Collected data:
━━━━━━━━━━
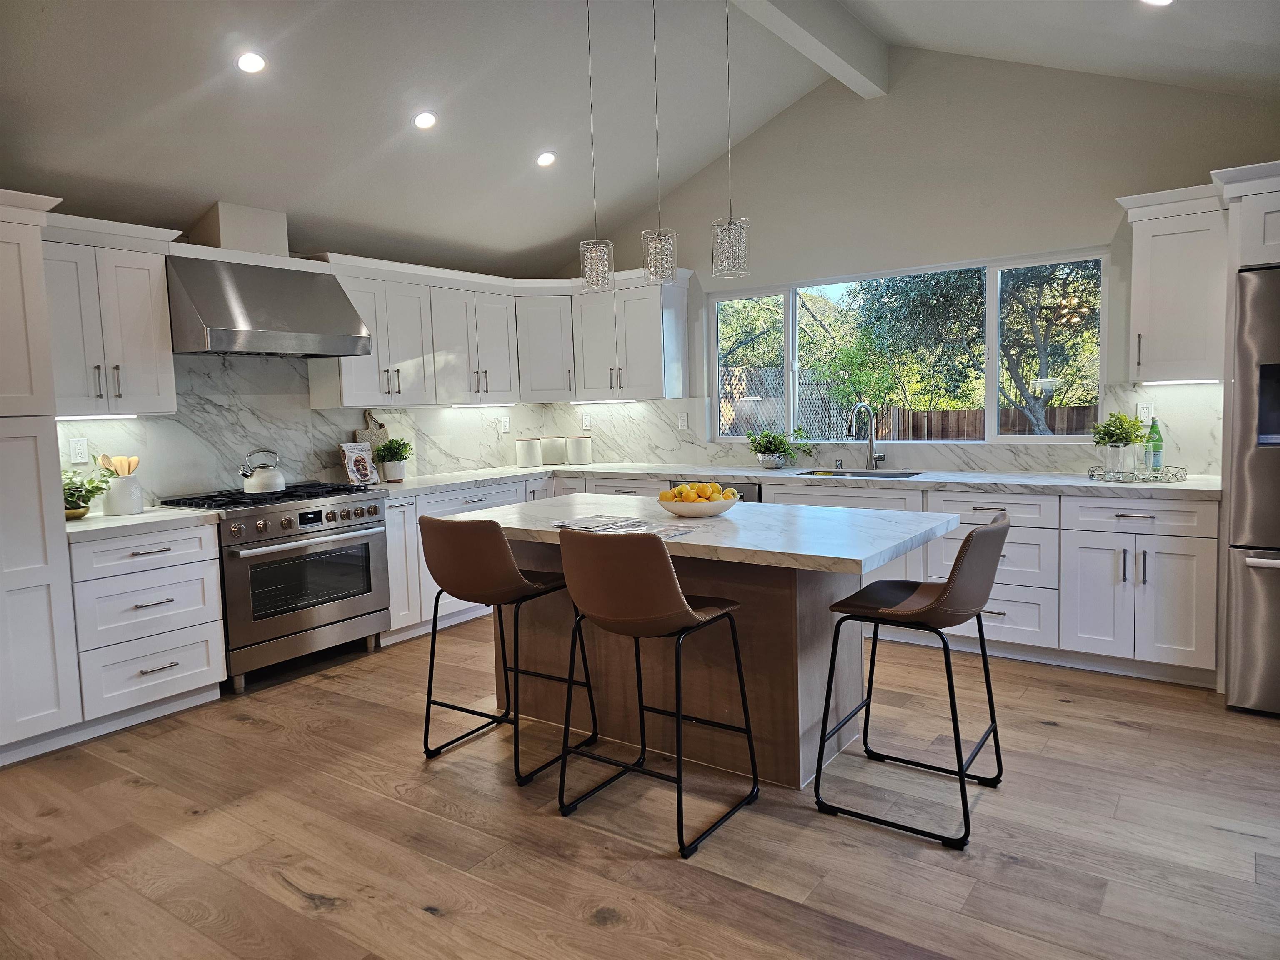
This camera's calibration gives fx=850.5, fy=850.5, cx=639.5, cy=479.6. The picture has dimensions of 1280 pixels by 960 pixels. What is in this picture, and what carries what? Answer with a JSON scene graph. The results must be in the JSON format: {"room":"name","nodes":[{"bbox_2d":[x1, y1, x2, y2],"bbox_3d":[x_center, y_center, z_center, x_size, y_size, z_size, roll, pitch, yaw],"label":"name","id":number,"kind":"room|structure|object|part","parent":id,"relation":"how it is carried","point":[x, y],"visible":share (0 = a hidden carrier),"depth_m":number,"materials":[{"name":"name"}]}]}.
{"room":"kitchen","nodes":[
{"label":"kitchen","id":0,"kind":"room"},
{"bbox_2d":[45,195,553,501],"bbox_3d":[-2.849,-0.339,3.890,0.165,2.824,7.126,2,6,35],"label":"left wall","id":1,"kind":"structure","parent":0,"point":[316,248],"depth_m":4.81,"materials":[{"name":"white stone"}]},
{"bbox_2d":[42,210,181,415],"bbox_3d":[-2.525,-0.720,3.853,0.382,0.854,0.639,2,6,35],"label":"upper cabinet","id":2,"kind":"object","parent":1,"relation":"attached to","point":[141,329],"visible":0.81,"depth_m":3.79,"materials":[{"name":"white paint"}]},
{"bbox_2d":[54,412,140,419],"bbox_3d":[-2.544,-0.288,3.895,0.060,0.021,0.440,2,6,35],"label":"under-cabinet light","id":3,"kind":"object","parent":2,"relation":"attached to","point":[75,418],"visible":0.77,"depth_m":3.91,"materials":[{"name":"white plastic"}]},
{"bbox_2d":[166,252,372,357],"bbox_3d":[-1.990,-0.885,4.461,0.565,0.471,0.929,2,6,35],"label":"range hood","id":4,"kind":"object","parent":1,"relation":"attached to","point":[303,329],"visible":0.97,"depth_m":4.27,"materials":[{"name":"silver metal"}]},
{"bbox_2d":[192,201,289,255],"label":"vent duct cover","id":5,"kind":"object","parent":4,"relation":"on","point":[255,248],"visible":0.81,"depth_m":4.39,"materials":[{"name":"white paint"}]},
{"bbox_2d":[62,350,552,502],"bbox_3d":[-1.869,-0.374,5.161,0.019,0.818,3.678,2,6,35],"label":"backsplash","id":6,"kind":"structure","parent":1,"relation":"attached to","point":[335,439],"depth_m":4.77,"materials":[{"name":"white stone"}]},
{"bbox_2d":[68,437,88,462],"bbox_3d":[-2.640,-0.140,4.000,0.009,0.117,0.073,2,6,35],"label":"wall socket","id":7,"kind":"object","parent":6,"relation":"attached to","point":[80,450],"visible":0.99,"depth_m":4.00,"materials":[{"name":"white plastic"}]},
{"bbox_2d":[499,415,510,432],"bbox_3d":[-1.004,-0.407,6.330,0.014,0.127,0.077,2,6,35],"label":"outlet","id":8,"kind":"object","parent":6,"relation":"attached to","point":[504,426],"visible":0.99,"depth_m":6.32,"materials":[{"name":"white plastic"}]},
{"bbox_2d":[310,252,690,408],"bbox_3d":[-0.802,-0.892,5.375,1.340,0.759,1.799,2,6,35],"label":"upper cabinet run","id":9,"kind":"object","parent":1,"relation":"attached to","point":[645,353],"visible":0.78,"depth_m":5.28,"materials":[{"name":"white paint"}]},
{"bbox_2d":[451,402,518,407],"bbox_3d":[-1.095,-0.523,6.010,0.050,0.022,0.638,2,6,35],"label":"under-cabinet light","id":10,"kind":"object","parent":9,"relation":"attached to","point":[499,404],"visible":0.97,"depth_m":5.98,"materials":[{"name":"white plastic"}]},
{"bbox_2d":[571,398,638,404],"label":"under-cabinet light","id":11,"kind":"object","parent":9,"relation":"attached to","point":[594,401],"visible":0.94,"depth_m":6.28,"materials":[{"name":"white plastic"}]},
{"bbox_2d":[0,0,1279,275],"bbox_3d":[-0.224,-1.840,2.211,6.577,0.395,6.763,2,6,35],"label":"ceiling","id":12,"kind":"structure","parent":0,"point":[213,184],"depth_m":4.04,"materials":[{"name":"white paint"}]},
{"bbox_2d":[235,51,267,73],"bbox_3d":[-1.571,-1.685,3.433,0.131,0.050,0.131,-2,5,-9],"label":"recessed light","id":13,"kind":"object","parent":12,"relation":"in","point":[247,63],"visible":0.99,"depth_m":3.42,"materials":[{"name":"white plastic"}]},
{"bbox_2d":[412,110,437,129],"bbox_3d":[-1.054,-1.764,4.171,0.132,0.053,0.133,-3,5,-11],"label":"recessed light","id":14,"kind":"object","parent":12,"relation":"in","point":[428,119],"visible":0.99,"depth_m":4.15,"materials":[{"name":"white plastic"}]},
{"bbox_2d":[535,150,557,166],"bbox_3d":[-0.539,-1.846,4.892,0.130,0.050,0.131,-2,5,-9],"label":"recessed light","id":15,"kind":"object","parent":12,"relation":"in","point":[547,157],"visible":0.99,"depth_m":4.87,"materials":[{"name":"white plastic"}]},
{"bbox_2d":[576,0,614,292],"bbox_3d":[-0.208,-1.508,3.666,0.160,1.354,0.157,2,6,35],"label":"pendant light","id":16,"kind":"object","parent":12,"relation":"hanging from","point":[581,248],"visible":1,"depth_m":3.67,"materials":[{"name":"clear glass"}]},
{"bbox_2d":[641,0,677,282],"bbox_3d":[0.063,-1.471,3.438,0.152,1.318,0.150,2,6,35],"label":"pendant light","id":17,"kind":"object","parent":12,"relation":"hanging from","point":[653,248],"visible":1,"depth_m":3.45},
{"bbox_2d":[711,0,749,278],"bbox_3d":[0.338,-1.441,3.272,0.149,1.301,0.146,2,6,35],"label":"pendant light","id":18,"kind":"object","parent":12,"relation":"hanging from","point":[730,224],"visible":1,"depth_m":3.28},
{"bbox_2d":[729,0,886,98],"bbox_3d":[-0.391,-2.123,2.526,0.161,0.248,6.215,2,6,35],"label":"ceiling beam","id":19,"kind":"structure","parent":12,"relation":"attached to","point":[793,41],"depth_m":4.35,"materials":[{"name":"white paint"}]},
{"bbox_2d":[1141,0,1174,5],"bbox_3d":[1.962,-1.832,3.208,0.157,0.042,0.157,2,6,35],"label":"recessed light","id":20,"kind":"object","parent":12,"relation":"in","point":[1159,1],"visible":0.98,"depth_m":3.25,"materials":[{"name":"white plastic"}]},
{"bbox_2d":[0,617,1279,959],"bbox_3d":[-0.023,1.240,1.819,7.052,0.100,7.622,2,6,35],"label":"floor","id":21,"kind":"structure","parent":0,"point":[298,899],"depth_m":2.67,"materials":[{"name":"brown wood"}]},
{"bbox_2d":[0,189,83,763],"bbox_3d":[-2.772,0.023,3.269,0.647,2.225,0.843,2,6,35],"label":"tall cabinet","id":22,"kind":"object","parent":21,"relation":"on","point":[3,399],"visible":0.99,"depth_m":3.34,"materials":[{"name":"white paint"}]},
{"bbox_2d":[67,521,227,733],"bbox_3d":[-2.358,0.639,3.897,0.644,0.859,0.619,2,6,35],"label":"drawer cabinet","id":23,"kind":"object","parent":21,"relation":"on","point":[189,568],"visible":0.74,"depth_m":3.71,"materials":[{"name":"white paint"}]},
{"bbox_2d":[65,504,223,541],"bbox_3d":[-2.382,0.188,3.887,0.673,0.040,0.670,2,6,35],"label":"countertop","id":24,"kind":"structure","parent":23,"relation":"on","point":[146,520],"depth_m":3.76,"materials":[{"name":"white stone"}]},
{"bbox_2d":[62,467,112,519],"bbox_3d":[-2.535,0.059,3.804,0.294,0.230,0.312,2,6,35],"label":"potted plant","id":25,"kind":"object","parent":24,"relation":"on","point":[80,506],"visible":0.68,"depth_m":3.79,"materials":[{"name":"green plant"}]},
{"bbox_2d":[102,474,145,515],"bbox_3d":[-2.437,0.068,4.018,0.161,0.183,0.166,2,6,35],"label":"utensil crock","id":26,"kind":"object","parent":24,"relation":"on","point":[138,504],"visible":0.95,"depth_m":3.95,"materials":[{"name":"white ceramic"}]},
{"bbox_2d":[98,452,139,476],"bbox_3d":[-2.478,0.004,4.041,0.162,0.267,0.085,-2,5,1],"label":"wooden utensils","id":27,"kind":"object","parent":26,"relation":"in","point":[123,471],"visible":0.37,"depth_m":4.03,"materials":[{"name":"brown wood"}]},
{"bbox_2d":[163,479,390,691],"bbox_3d":[-1.891,0.522,4.545,0.694,0.943,0.934,2,6,35],"label":"range","id":28,"kind":"object","parent":21,"relation":"on","point":[319,512],"visible":0.8,"depth_m":4.32,"materials":[{"name":"silver metal"}]},
{"bbox_2d":[239,448,285,494],"bbox_3d":[-2.019,-0.048,4.543,0.223,0.218,0.206,-6,7,-43],"label":"kettle","id":29,"kind":"object","parent":28,"relation":"on","point":[255,485],"visible":0.99,"depth_m":4.48,"materials":[{"name":"white metal"}]},
{"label":"burner grates","id":30,"kind":"part","parent":28,"relation":"part of","materials":[{"name":"black metal"}]},
{"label":"control knobs","id":31,"kind":"part","parent":28,"relation":"part of","materials":[{"name":"silver metal"}]},
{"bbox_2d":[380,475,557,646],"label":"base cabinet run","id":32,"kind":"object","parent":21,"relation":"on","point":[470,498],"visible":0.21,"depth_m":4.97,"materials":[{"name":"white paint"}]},
{"bbox_2d":[418,515,599,785],"bbox_3d":[-0.527,0.593,3.299,0.494,0.945,0.532,2,6,35],"label":"bar stool","id":33,"kind":"object","parent":21,"relation":"on","point":[502,555],"visible":0.99,"depth_m":3.11,"materials":[{"name":"leather"}]},
{"bbox_2d":[553,526,757,857],"bbox_3d":[0.037,0.617,2.801,0.506,0.956,0.535,2,6,35],"label":"bar stool","id":34,"kind":"object","parent":21,"relation":"on","point":[671,587],"visible":0.99,"depth_m":2.61,"materials":[{"name":"leather"}]},
{"bbox_2d":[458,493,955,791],"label":"kitchen island","id":35,"kind":"object","parent":21,"relation":"on","point":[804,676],"visible":0.7,"depth_m":3.16,"materials":[{"name":"wood"}]},
{"bbox_2d":[550,514,692,538],"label":"magazine","id":36,"kind":"object","parent":35,"relation":"on","point":[634,525],"visible":0.94,"depth_m":3.10,"materials":[{"name":"paper"}]},
{"bbox_2d":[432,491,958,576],"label":"island countertop","id":37,"kind":"structure","parent":35,"relation":"on","point":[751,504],"depth_m":2.98,"materials":[{"name":"white stone"}]},
{"bbox_2d":[655,490,741,516],"bbox_3d":[0.227,0.094,3.382,0.366,0.094,0.365,2,6,35],"label":"fruit bowl","id":38,"kind":"object","parent":35,"relation":"on","point":[682,512],"visible":0.77,"depth_m":3.27,"materials":[{"name":"white ceramic"}]},
{"bbox_2d":[660,481,740,501],"bbox_3d":[0.233,0.066,3.363,0.255,0.117,0.231,2,6,35],"label":"lemons","id":39,"kind":"object","parent":38,"relation":"in","point":[711,493],"visible":0.58,"depth_m":3.31,"materials":[{"name":"yellow food"}]},
{"bbox_2d":[401,469,1218,686],"bbox_3d":[0.979,0.420,5.116,4.070,0.864,0.675,2,6,35],"label":"base cabinet run","id":40,"kind":"object","parent":21,"relation":"on","point":[1011,614],"visible":0.39,"depth_m":4.07,"materials":[{"name":"white paint"}]},
{"bbox_2d":[669,478,763,503],"bbox_3d":[0.613,0.414,5.448,0.615,0.848,0.592,2,6,35],"label":"dishwasher","id":41,"kind":"object","parent":40,"relation":"in","point":[759,488],"visible":0.06,"depth_m":5.13,"materials":[{"name":"silver metal"}]},
{"bbox_2d":[355,463,1215,498],"bbox_3d":[0.654,-0.009,5.072,4.731,0.040,0.866,2,6,35],"label":"countertop","id":42,"kind":"structure","parent":40,"relation":"on","point":[751,474],"depth_m":4.65,"materials":[{"name":"white stone"}]},
{"bbox_2d":[338,441,379,486],"bbox_3d":[-1.702,-0.097,5.143,0.141,0.252,0.218,2,6,35],"label":"cookbook","id":43,"kind":"object","parent":42,"relation":"on","point":[351,466],"visible":0.99,"depth_m":5.12,"materials":[{"name":"white paper"}]},
{"bbox_2d":[355,409,390,479],"bbox_3d":[-1.674,-0.220,5.371,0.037,0.451,0.241,2,6,35],"label":"cutting board","id":44,"kind":"object","parent":42,"relation":"on","point":[380,426],"visible":0.53,"depth_m":5.36,"materials":[{"name":"brown wood"}]},
{"bbox_2d":[372,436,413,481],"bbox_3d":[-1.545,-0.133,5.332,0.247,0.278,0.250,2,6,35],"label":"potted plant","id":45,"kind":"object","parent":42,"relation":"on","point":[393,450],"visible":1,"depth_m":5.28,"materials":[{"name":"green plant"}]},
{"bbox_2d":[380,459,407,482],"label":"plant pot","id":46,"kind":"object","parent":42,"relation":"on","point":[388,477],"visible":0.91,"depth_m":5.26,"materials":[{"name":"white ceramic"}]},
{"bbox_2d":[515,437,541,467],"bbox_3d":[-0.825,-0.206,6.295,0.173,0.217,0.174,2,6,35],"label":"canister","id":47,"kind":"object","parent":42,"relation":"on","point":[528,453],"visible":0.99,"depth_m":6.23,"materials":[{"name":"white ceramic"}]},
{"bbox_2d":[539,434,565,464],"bbox_3d":[-0.652,-0.228,6.478,0.183,0.227,0.184,2,6,35],"label":"canister","id":48,"kind":"object","parent":42,"relation":"on","point":[549,447],"visible":0.99,"depth_m":6.40,"materials":[{"name":"white ceramic"}]},
{"bbox_2d":[565,435,592,464],"bbox_3d":[-0.459,-0.226,6.372,0.185,0.221,0.184,2,6,35],"label":"canister","id":49,"kind":"object","parent":42,"relation":"on","point":[581,455],"visible":0.99,"depth_m":6.30,"materials":[{"name":"white ceramic"}]},
{"bbox_2d":[747,427,810,469],"bbox_3d":[0.877,-0.206,5.434,0.458,0.270,0.343,2,6,35],"label":"potted plant","id":50,"kind":"object","parent":42,"relation":"on","point":[775,445],"visible":1,"depth_m":5.41,"materials":[{"name":"green plant"}]},
{"bbox_2d":[794,468,924,479],"bbox_3d":[1.270,0.089,4.967,0.746,0.202,0.435,2,6,35],"label":"sink","id":51,"kind":"object","parent":42,"relation":"in","point":[910,474],"visible":0.21,"depth_m":5.16,"materials":[{"name":"silver metal"}]},
{"bbox_2d":[850,402,884,471],"bbox_3d":[1.361,-0.260,5.068,0.121,0.411,0.231,2,6,35],"label":"faucet","id":52,"kind":"object","parent":42,"relation":"on","point":[862,404],"visible":0.99,"depth_m":5.14,"materials":[{"name":"silver metal"}]},
{"bbox_2d":[1086,464,1187,483],"bbox_3d":[2.434,-0.031,4.171,0.418,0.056,0.371,2,6,35],"label":"tray","id":53,"kind":"object","parent":42,"relation":"on","point":[1156,477],"visible":0.92,"depth_m":4.08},
{"bbox_2d":[1091,412,1146,471],"bbox_3d":[2.362,-0.182,4.207,0.248,0.323,0.248,2,6,35],"label":"potted plant","id":54,"kind":"object","parent":53,"relation":"on","point":[1119,439],"visible":0.99,"depth_m":4.16,"materials":[{"name":"green plant"}]},
{"bbox_2d":[1144,415,1163,472],"bbox_3d":[2.549,-0.172,4.214,0.074,0.297,0.074,2,6,35],"label":"green bottle","id":55,"kind":"object","parent":53,"relation":"on","point":[1156,455],"visible":0.98,"depth_m":4.19,"materials":[{"name":"green glass"}]},
{"bbox_2d":[812,510,1010,846],"bbox_3d":[0.920,0.599,2.816,0.546,0.939,0.501,2,6,35],"label":"bar stool","id":56,"kind":"object","parent":21,"relation":"on","point":[981,533],"visible":1,"depth_m":2.69,"materials":[{"name":"brown leather"}]},
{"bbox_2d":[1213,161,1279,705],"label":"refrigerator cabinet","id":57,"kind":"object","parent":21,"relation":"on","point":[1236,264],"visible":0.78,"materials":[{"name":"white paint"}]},
{"bbox_2d":[1223,264,1279,716],"bbox_3d":[2.977,0.044,3.501,0.919,1.790,0.886,2,6,35],"label":"refrigerator","id":58,"kind":"object","parent":21,"relation":"on","point":[1254,611],"visible":0.96,"depth_m":3.43,"materials":[{"name":"silver metal"}]},
{"bbox_2d":[562,45,1279,475],"bbox_3d":[1.731,-0.851,5.076,6.069,3.383,0.161,2,6,35],"label":"back wall","id":59,"kind":"structure","parent":0,"point":[1085,232],"depth_m":4.83,"materials":[{"name":"paint"}]},
{"bbox_2d":[552,381,1224,474],"bbox_3d":[1.132,-0.322,5.453,4.298,0.486,0.016,2,6,35],"label":"backsplash","id":60,"kind":"structure","parent":59,"relation":"attached to","point":[997,466],"depth_m":5.08,"materials":[{"name":"white stone"}]},
{"bbox_2d":[581,412,592,429],"bbox_3d":[-0.405,-0.437,6.436,0.077,0.127,0.013,2,6,35],"label":"outlet","id":61,"kind":"object","parent":60,"relation":"attached to","point":[586,421],"visible":0.99,"depth_m":6.43,"materials":[{"name":"white plastic"}]},
{"bbox_2d":[677,411,688,429],"bbox_3d":[0.300,-0.415,5.983,0.073,0.118,0.009,2,6,35],"label":"outlet","id":62,"kind":"object","parent":60,"relation":"attached to","point":[685,423],"visible":0.99,"depth_m":5.98,"materials":[{"name":"white plastic"}]},
{"bbox_2d":[1135,400,1154,422],"bbox_3d":[2.603,-0.344,4.380,0.074,0.117,0.008,2,6,35],"label":"wall outlet","id":63,"kind":"object","parent":60,"relation":"attached to","point":[1141,412],"visible":0.81,"depth_m":4.38,"materials":[{"name":"white plastic"}]},
{"bbox_2d":[708,247,1107,442],"bbox_3d":[1.515,-0.757,5.305,2.536,1.072,0.096,2,6,35],"label":"window","id":64,"kind":"structure","parent":59,"relation":"in","point":[992,380],"depth_m":5.14,"materials":[{"name":"glass"}]},
{"bbox_2d":[1119,182,1229,382],"bbox_3d":[2.597,-0.915,4.088,0.442,0.884,0.392,2,6,35],"label":"upper cabinet","id":65,"kind":"object","parent":59,"relation":"attached to","point":[1172,259],"visible":0.87,"depth_m":3.97,"materials":[{"name":"white paint"}]},
{"bbox_2d":[1140,377,1222,385],"bbox_3d":[2.664,-0.481,4.186,0.398,0.022,0.057,2,6,35],"label":"under-cabinet light","id":66,"kind":"object","parent":65,"relation":"attached to","point":[1156,383],"visible":0.87,"depth_m":4.17,"materials":[{"name":"white plastic"}]},
{"bbox_2d":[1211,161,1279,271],"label":"upper cabinet","id":67,"kind":"object","parent":59,"relation":"attached to","point":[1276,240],"visible":0.89,"depth_m":3.52,"materials":[{"name":"white paint"}]},
{"label":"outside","id":68,"kind":"structure","parent":0,"visible":0},
{"label":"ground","id":69,"kind":"structure","parent":68,"visible":0},
{"bbox_2d":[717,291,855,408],"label":"tree","id":70,"kind":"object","parent":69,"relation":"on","point":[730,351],"visible":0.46,"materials":[{"name":"green plant"}]},
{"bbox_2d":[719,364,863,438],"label":"lattice fence","id":71,"kind":"object","parent":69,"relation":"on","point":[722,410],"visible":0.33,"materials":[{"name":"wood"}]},
{"bbox_2d":[722,365,1099,437],"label":"wooden fence","id":72,"kind":"object","parent":69,"relation":"on","point":[933,412],"visible":0.19,"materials":[{"name":"brown wood"}]},
{"bbox_2d":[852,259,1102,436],"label":"tree","id":73,"kind":"object","parent":69,"relation":"on","point":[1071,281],"visible":0.59,"depth_m":10.18,"materials":[{"name":"green plant"}]}
]}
━━━━━━━━━━
● **TO DO**
Count how many lines above carry the word "potted". Only the number is required.

● **SOLUTION TO THE PROBLEM**
4